• _What is being asked_
Render every line of text in the records below as a JSON list of strings, one string per line, with blank lines left out. Leave the pictures out of the answer.

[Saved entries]
- - -

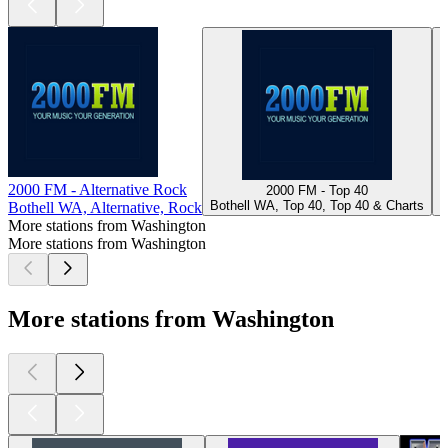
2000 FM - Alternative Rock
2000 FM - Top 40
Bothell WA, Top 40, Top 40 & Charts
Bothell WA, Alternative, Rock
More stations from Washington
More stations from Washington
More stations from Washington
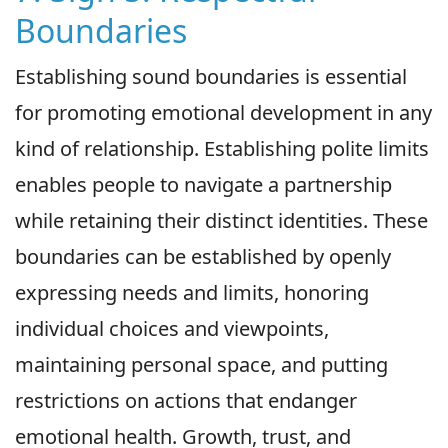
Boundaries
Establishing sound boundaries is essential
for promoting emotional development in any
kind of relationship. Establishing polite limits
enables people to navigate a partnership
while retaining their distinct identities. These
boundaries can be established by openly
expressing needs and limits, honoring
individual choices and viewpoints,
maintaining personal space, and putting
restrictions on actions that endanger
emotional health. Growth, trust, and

- - -

• _Solved problem_
[
  "2000 FM - Alternative Rock",
  "2000 FM - Top 40",
  "Bothell WA, Top 40, Top 40 & Charts",
  "Bothell WA, Alternative, Rock",
  "More stations from Washington",
  "More stations from Washington",
  "More stations from Washington",
  "Boundaries",
  "Establishing sound boundaries is essential",
  "for promoting emotional development in any",
  "kind of relationship. Establishing polite limits",
  "enables people to navigate a partnership",
  "while retaining their distinct identities. These",
  "boundaries can be established by openly",
  "expressing needs and limits, honoring",
  "individual choices and viewpoints,",
  "maintaining personal space, and putting",
  "restrictions on actions that endanger",
  "emotional health. Growth, trust, and"
]